There’s some interesting research on this question. This is a little oversimplified, but basically researchers tested people to determine how concerned they were about risks from things like nuclear power, gun ownership, global warming, and vaccines. They could see how people clumped together or spread apart. Just like you’d expect, climate change and gun possession were divisive, with some people seeing them as very risky and others not so concerned. Vaccines weren’t like that—across the board, people were relatively unconcerned about the risk of vaccination.

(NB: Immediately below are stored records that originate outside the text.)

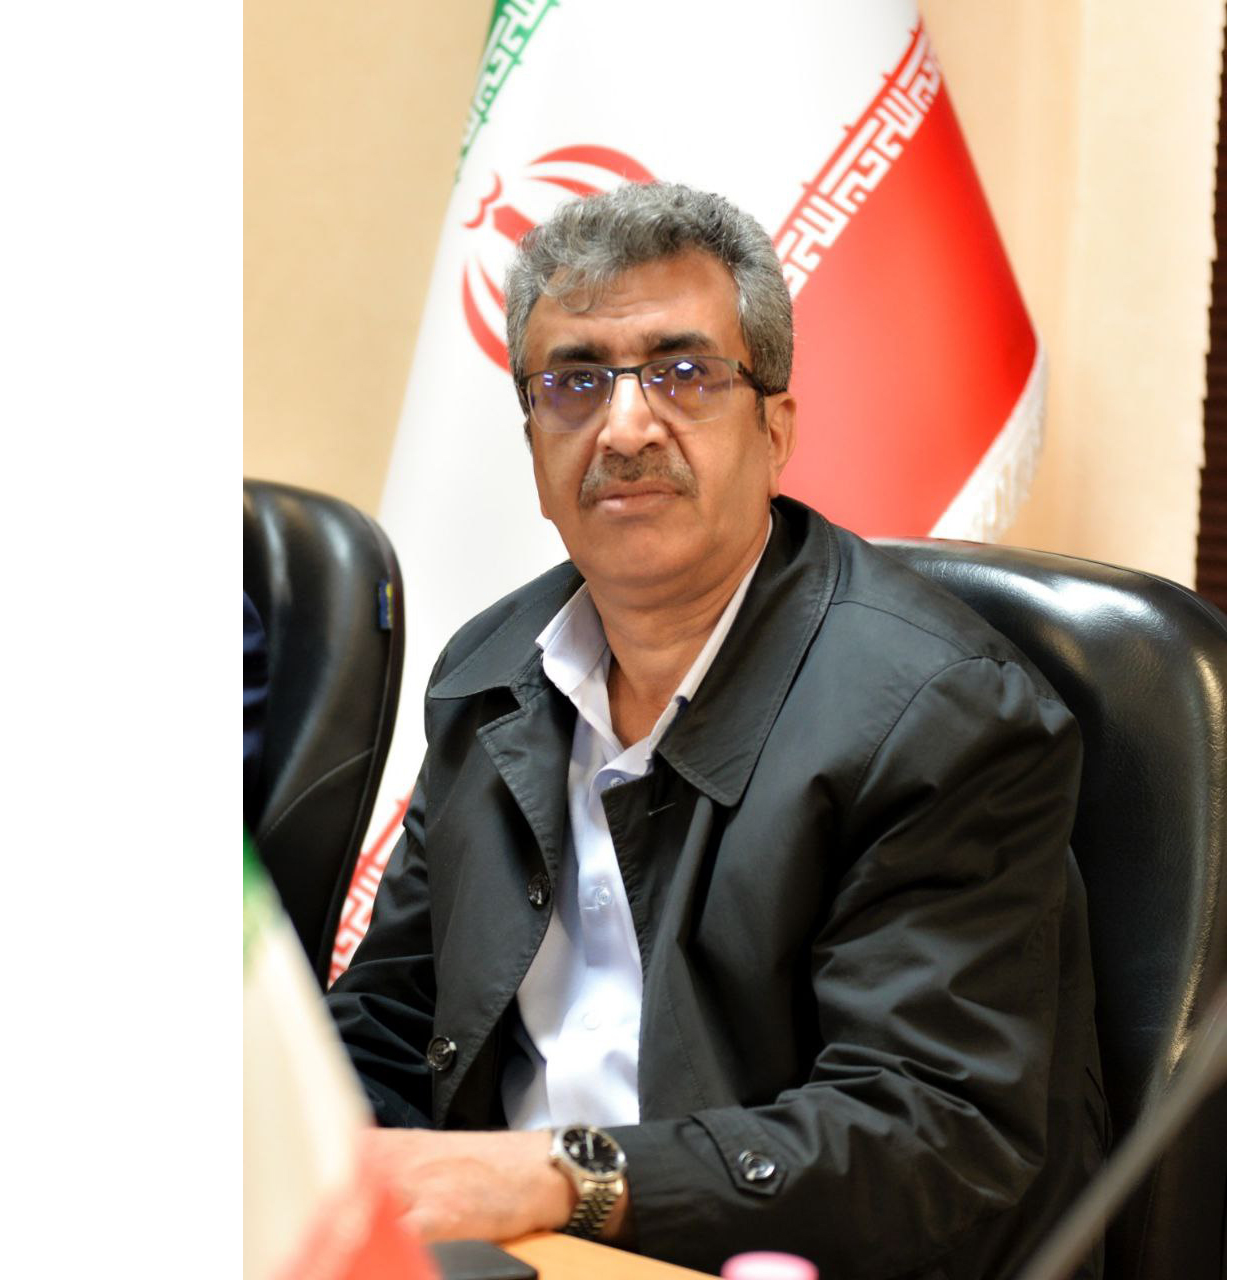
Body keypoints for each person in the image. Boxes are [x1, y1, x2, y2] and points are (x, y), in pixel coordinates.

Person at [326, 182, 1106, 1280]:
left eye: (684, 373)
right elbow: (388, 1020)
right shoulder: (490, 673)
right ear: (534, 440)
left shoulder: (941, 716)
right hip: (510, 1252)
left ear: (775, 429)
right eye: (575, 381)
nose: (625, 425)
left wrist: (563, 1176)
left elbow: (926, 1133)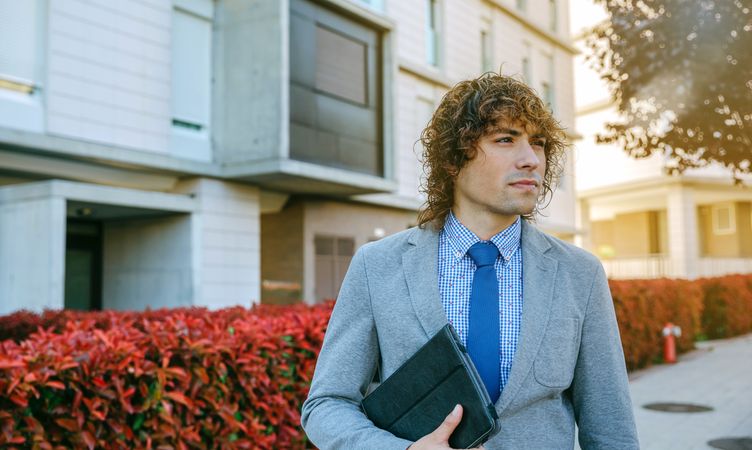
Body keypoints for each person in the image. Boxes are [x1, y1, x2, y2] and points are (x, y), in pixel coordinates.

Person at [300, 73, 639, 449]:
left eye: (538, 143)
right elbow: (327, 404)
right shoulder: (377, 265)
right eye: (506, 139)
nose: (531, 160)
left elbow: (611, 429)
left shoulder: (580, 273)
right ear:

Until the researchers showed people a fake editorial politicizing the vaccine debate. The article complained about “Michele Bachmann’s famously idiotic claim, made in a Republican Party presidential debate,” and compared comparing vaccine deniers to climate change deniers and creationists (much more politically-aligned debates). People who were exposed to this article became polarized. Those who were slightly more “anti-vaccine” lost confidence in vaccination and started to overestimate the risk of vaccines compared to the control group. Remember that the variable here is exposure to an article criticizing anti-vaxers. The result was to make more anti-vaxers.
The vaccine debate is mostly about parents who are considering the issue for the first time, and/or aren’t completely persuaded one way or the other. (The large majority of people who are sold on vaccines don’t need the debate; the small number of committed anti-vaxers aren’t likely to be persuaded.) Those people will pick sides if you give them enough reason to. Attacking them for being hesitant will do it, but so will attacking people they respect and admire. Also, defining a politician or party as “anti-vax” just signals to people who identify with that person or group that it’s OK to be anti-vax. So for someone who hasn’t been exposed to the debate, letting it get politicized will both make it easier to pick sides and encourage them to do so. We want them deciding based on sound medical advice, not political affiliation—so don’t politicize the debate.
Obviously this doesn’t mean you shouldn’t criticize politicians for taking an uninformed or harmful position. Please, by all means, criticize away. And use positive pressure too. Thank your representatives for taking a good position, whether you voted for them or not. If you’re in Kentucky, send Rand Paul an email or tweet thanking him for acknowledging the good that vaccines do; just don’t forget to also educate him on the truth about anti-vaccine talking points. The carrot and the stick are both important, and they should be coming from both sides of the aisle. Let politicians know that their constituents and their constituents’ friends care about good medical policy.
But don’t let this discussion get bogged down in party or identity politics. It’s inaccurate and counterproductive.